离月在池寒离开后,又在床上躺了一会儿。直到天色彻底昏暗,舞会就要开始时,他才摇铃唤来佣人为自己更衣。
女仆托着一个精致的盘子走进门内, 离月倚在床头,身上半盖着丝绸被褥。他脸上没有什么表情,脸色苍白,嘴唇却泛着淡淡血色,皮肤白的近乎透明。
“离月少爷,”女仆低着头走过去,将手里的托盘轻轻放在床头柜上,“池寒大人送来的药,您趁早喝了吧。”
离月看了那碗药一眼。里面加了什么他不清楚,但只要他喝了一口,这门就再也别想出去了。
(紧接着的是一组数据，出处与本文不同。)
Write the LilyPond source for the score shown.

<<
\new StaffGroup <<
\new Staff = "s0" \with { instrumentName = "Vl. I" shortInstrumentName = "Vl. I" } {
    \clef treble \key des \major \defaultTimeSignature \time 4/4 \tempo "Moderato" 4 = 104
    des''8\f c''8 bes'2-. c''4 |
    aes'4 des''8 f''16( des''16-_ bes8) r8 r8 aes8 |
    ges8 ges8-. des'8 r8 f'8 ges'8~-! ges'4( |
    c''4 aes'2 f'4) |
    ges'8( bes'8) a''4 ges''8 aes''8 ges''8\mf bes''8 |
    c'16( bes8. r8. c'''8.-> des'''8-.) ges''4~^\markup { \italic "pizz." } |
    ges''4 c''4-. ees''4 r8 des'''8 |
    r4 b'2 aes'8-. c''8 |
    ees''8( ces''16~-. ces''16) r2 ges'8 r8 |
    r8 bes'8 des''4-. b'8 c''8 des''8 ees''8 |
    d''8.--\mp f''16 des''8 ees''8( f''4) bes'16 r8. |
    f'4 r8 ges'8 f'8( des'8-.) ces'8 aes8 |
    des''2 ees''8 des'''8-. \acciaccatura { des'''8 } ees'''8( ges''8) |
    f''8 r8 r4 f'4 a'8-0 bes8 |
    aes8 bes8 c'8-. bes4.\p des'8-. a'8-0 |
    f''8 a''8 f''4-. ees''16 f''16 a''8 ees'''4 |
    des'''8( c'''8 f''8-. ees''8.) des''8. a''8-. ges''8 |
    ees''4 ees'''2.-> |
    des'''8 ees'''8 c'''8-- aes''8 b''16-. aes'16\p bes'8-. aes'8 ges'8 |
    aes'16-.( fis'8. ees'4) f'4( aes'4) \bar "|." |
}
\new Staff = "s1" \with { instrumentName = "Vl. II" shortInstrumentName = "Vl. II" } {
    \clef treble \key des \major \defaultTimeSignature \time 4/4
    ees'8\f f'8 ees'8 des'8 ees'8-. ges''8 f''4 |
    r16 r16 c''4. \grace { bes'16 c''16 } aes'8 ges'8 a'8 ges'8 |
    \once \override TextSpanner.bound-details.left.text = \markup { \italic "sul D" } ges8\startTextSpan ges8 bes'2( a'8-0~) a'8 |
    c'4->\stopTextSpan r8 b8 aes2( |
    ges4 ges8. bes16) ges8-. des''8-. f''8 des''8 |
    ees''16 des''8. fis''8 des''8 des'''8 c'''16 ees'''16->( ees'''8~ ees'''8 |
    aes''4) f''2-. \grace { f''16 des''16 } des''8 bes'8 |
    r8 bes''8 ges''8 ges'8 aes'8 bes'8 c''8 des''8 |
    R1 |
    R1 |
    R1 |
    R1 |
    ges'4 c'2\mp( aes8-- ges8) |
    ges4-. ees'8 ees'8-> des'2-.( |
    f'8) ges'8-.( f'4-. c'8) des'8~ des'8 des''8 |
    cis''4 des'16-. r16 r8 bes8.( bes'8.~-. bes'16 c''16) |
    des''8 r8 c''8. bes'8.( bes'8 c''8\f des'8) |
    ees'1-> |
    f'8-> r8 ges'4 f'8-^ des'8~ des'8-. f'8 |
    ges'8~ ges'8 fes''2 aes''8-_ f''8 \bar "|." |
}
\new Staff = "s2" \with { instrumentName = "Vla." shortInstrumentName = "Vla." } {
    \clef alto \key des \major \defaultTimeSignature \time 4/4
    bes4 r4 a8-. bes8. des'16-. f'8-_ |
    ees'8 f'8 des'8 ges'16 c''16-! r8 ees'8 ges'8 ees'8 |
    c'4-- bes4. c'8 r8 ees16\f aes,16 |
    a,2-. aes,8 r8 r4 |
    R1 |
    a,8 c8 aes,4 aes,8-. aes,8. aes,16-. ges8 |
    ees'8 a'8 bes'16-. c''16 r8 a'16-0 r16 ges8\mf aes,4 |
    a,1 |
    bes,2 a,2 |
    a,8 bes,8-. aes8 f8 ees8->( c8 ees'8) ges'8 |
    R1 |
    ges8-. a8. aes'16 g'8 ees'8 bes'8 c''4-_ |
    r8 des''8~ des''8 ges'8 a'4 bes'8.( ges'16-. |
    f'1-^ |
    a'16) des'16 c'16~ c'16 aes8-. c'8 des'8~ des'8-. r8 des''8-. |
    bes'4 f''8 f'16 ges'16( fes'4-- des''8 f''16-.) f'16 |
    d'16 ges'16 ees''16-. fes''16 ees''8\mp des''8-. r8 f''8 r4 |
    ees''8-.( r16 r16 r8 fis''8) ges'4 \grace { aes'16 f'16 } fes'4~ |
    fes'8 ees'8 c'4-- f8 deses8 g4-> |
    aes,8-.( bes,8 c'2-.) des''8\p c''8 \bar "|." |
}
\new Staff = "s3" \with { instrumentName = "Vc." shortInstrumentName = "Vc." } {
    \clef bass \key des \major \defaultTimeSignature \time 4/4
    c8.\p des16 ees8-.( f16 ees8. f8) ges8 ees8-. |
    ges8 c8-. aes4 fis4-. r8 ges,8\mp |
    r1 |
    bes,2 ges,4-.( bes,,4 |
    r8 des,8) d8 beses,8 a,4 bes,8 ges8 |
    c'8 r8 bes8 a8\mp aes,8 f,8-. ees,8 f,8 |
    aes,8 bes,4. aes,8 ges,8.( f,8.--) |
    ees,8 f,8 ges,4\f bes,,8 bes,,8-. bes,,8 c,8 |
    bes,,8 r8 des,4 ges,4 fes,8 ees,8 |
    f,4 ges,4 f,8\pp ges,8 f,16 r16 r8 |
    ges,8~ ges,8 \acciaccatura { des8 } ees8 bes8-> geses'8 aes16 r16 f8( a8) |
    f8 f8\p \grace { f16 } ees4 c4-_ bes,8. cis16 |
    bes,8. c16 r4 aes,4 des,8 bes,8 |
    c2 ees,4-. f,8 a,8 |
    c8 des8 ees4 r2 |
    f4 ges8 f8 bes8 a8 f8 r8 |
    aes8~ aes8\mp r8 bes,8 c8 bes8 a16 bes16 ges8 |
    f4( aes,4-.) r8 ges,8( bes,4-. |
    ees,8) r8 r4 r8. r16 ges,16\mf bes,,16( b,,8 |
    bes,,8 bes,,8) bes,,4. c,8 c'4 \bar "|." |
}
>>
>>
“端过来吧。”他换了个更舒服的姿势,长发从肩头滑落,泛出丝绸一般如水的光泽。
女仆将药递给离月。就在女仆手指抽离的一刹那,离月也松开了手,那碗药掉落在地,药汁和碎片溅得到处都是。
离月猛地出手,狠狠砍在女仆后颈。女仆一声都没叫出来就软软倒在了地上。离月掀开被褥跳下床,打开房间里的衣柜门,想着随便挑一件换上,可下一秒他就愣住了。
衣柜里的衣服设计古朴精致,材质细腻柔软,每一件都价格不菲。
但无一例外,这些都是女装。
离月看着面前一件件款式各异的裙子,罕见的沉默了。
那一瞬间,他放弃了扮成宾客潜入舞会趁机逃走的想法。可事实却由不得他。舞会开始后,整座城堡会进入戒严状态,那时候纵使长了翅膀,也飞不出这个地方。
离月叹了一口气,他随便挑了件衣服换上,顾不得那杂乱的配饰和繁杂的纽扣,戴上礼帽匆匆出了房门。
舞会大厅里很热闹,从异界各处而来的宾客聚在一起,推杯换盏谈笑风生,好不热闹。
一个男子喝醉了酒,他哈哈大笑着起身,七八个酒瓶倒在他的脚边。
“小美人儿,来,给爷亲一个。”他忽地抓住面前一道身影,摇摇晃晃将人往怀里揽,酒气喷洒在来人的脖颈处。
离月看着男人醉醺醺的样子本想躲,却慢了一步被抓住了手腕。醉酒之人力气极大,他挣了两下没有挣脱出来。眼看着周围之人向这边看过来,怕暴露了自己的身份,离月抓起桌上的酒瓶,狠狠往男人头上砸去。
酒瓶哗啦一下碎裂开来,男人捂着额头后退两步,酒顺着他的头发滴滴答答往下淌。
离月冷冷看着他,目光中有着不属于这种地方的清明与冷静。
他身上穿的衣裙被酒浸湿,薄纱下肌肤若隐若现,招来了不少狂热的目光。毕竟年岁还小,离月不懂这些风花雪月之事,只当是男人喝醉了来找麻烦。
他转头就走,却不想又被男人一把揽住了肩膀。
“老子今天就看看,到底带不带得走你!”男人明显被离月激怒了,更加用力的抓着他,跌跌撞撞的往大厅门口走。
离月本想挣脱,可看着近在咫尺的宴厅大门,以及几个站在门口戒备森严的侍卫,自己没有邀请函,只有跟着这个男人,自己才有可能出去。